Walking Stick

Before we began our hike to the Len Foote Inn, we needed to use the restroom.  And there, waiting in line on the fence, was a Walking Stick insect.

It was so still, making it easy to photograph.  This one was about  3″ – 4″ long.

Here’s some info on these fascinating bugs courtesy of Dave’s Garden –  http://davesgarden.com/

They eat foliage of deciduous trees and shrubs, especially oaks and hazelnuts.

This is the head and the 2 front legs are stretched in front…

Nymphs are green.
Adult males are brown and females are greenish-brown.
They are wingless.
They can regenerate lost legs.

Females drop eggs singly.
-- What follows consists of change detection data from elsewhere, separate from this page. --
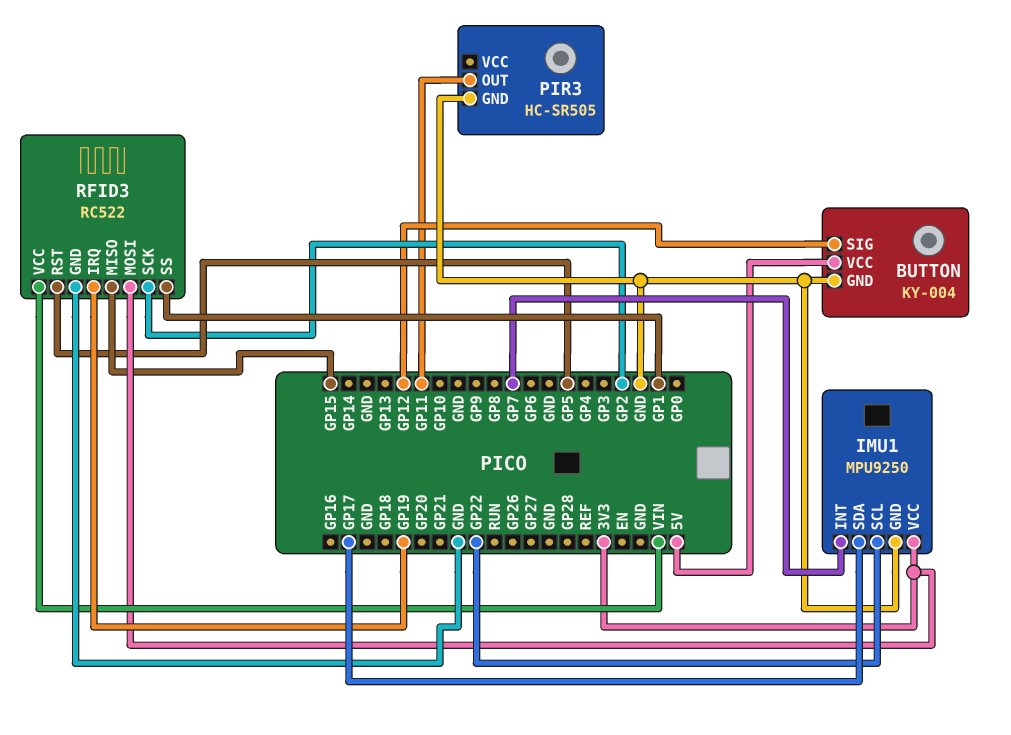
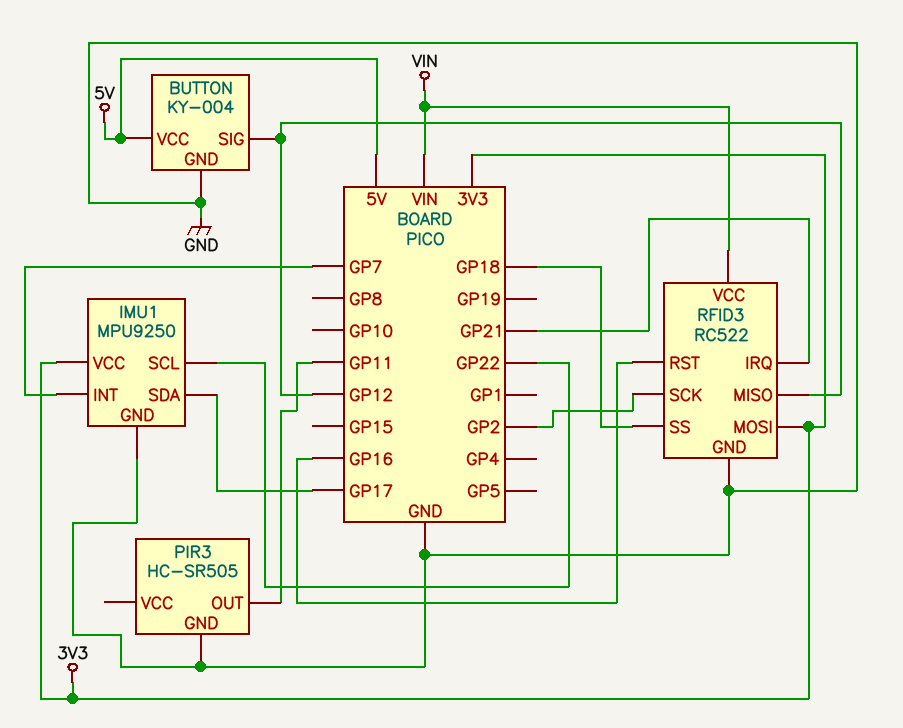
RFID3 pin IRQ: GP19 -> GP21
RFID3 pin MISO: GP15 -> GP12
RFID3 pin RST: GP5 -> GP16
RFID3 pin SS: GP1 -> GP18

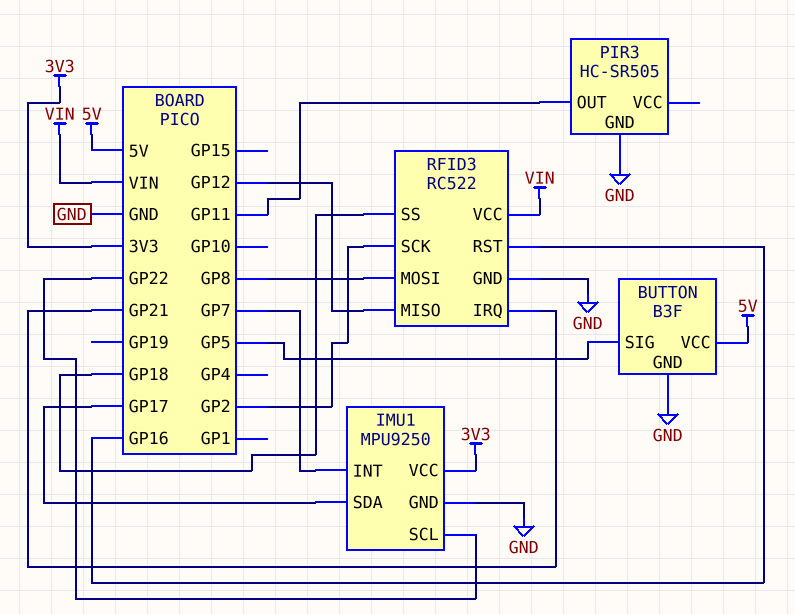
BUTTON: KY-004 -> B3F
BUTTON pin SIG: GP12 -> GP5
RFID3 pin MOSI: 3V3 -> GP8

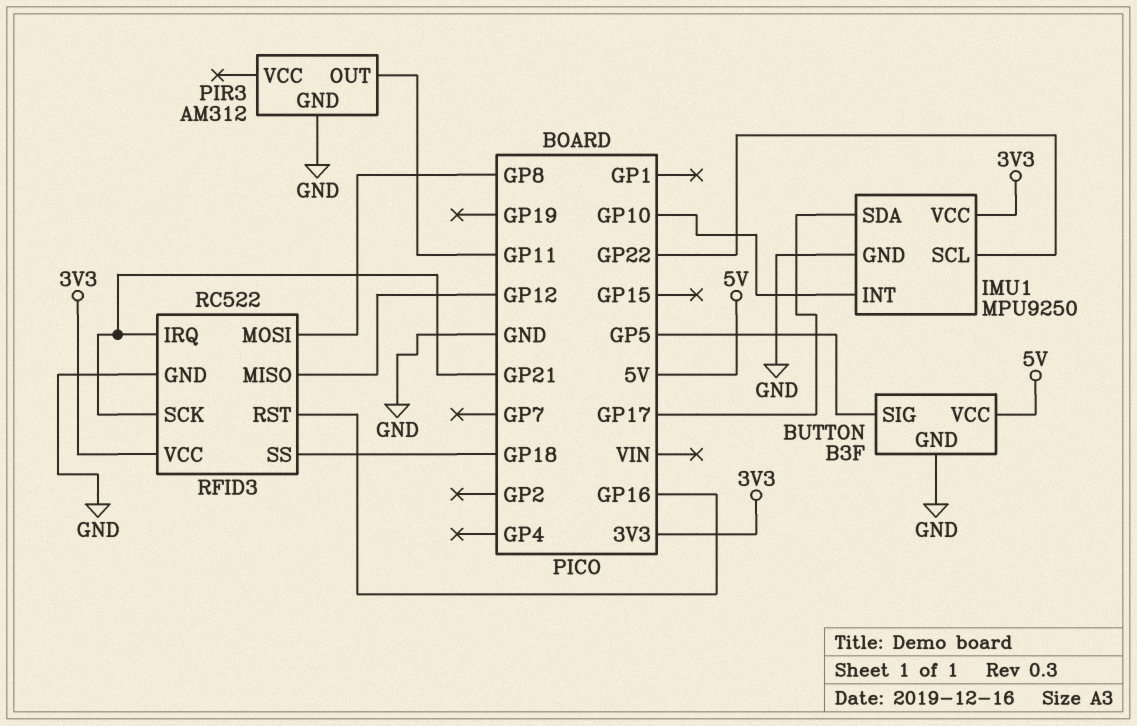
IMU1 pin INT: GP7 -> GP10
PIR3: HC-SR505 -> AM312
RFID3 pin SCK: GP2 -> GP21
RFID3 pin VCC: VIN -> 3V3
Eggs overwinter among ground litter and hatch in spring, when nymphs push open domelike ends of the eggs. Nymphs crawl up woody vegetation at night to reach edible foliage.
Males are about 3″ long and females 3 3/4″ long.

I’m guessing by the coloration that this is a male Walking Stick…

Ever seen one of these before?  According to what I read, they’re not around much during the day!


2 Responses to “Walking Stick”

  1. Cara Vinson Says:

    Very Very Cool!

  2. Lydia Rose Says:

    We saw one not too long ago, also near a restroom at a public park.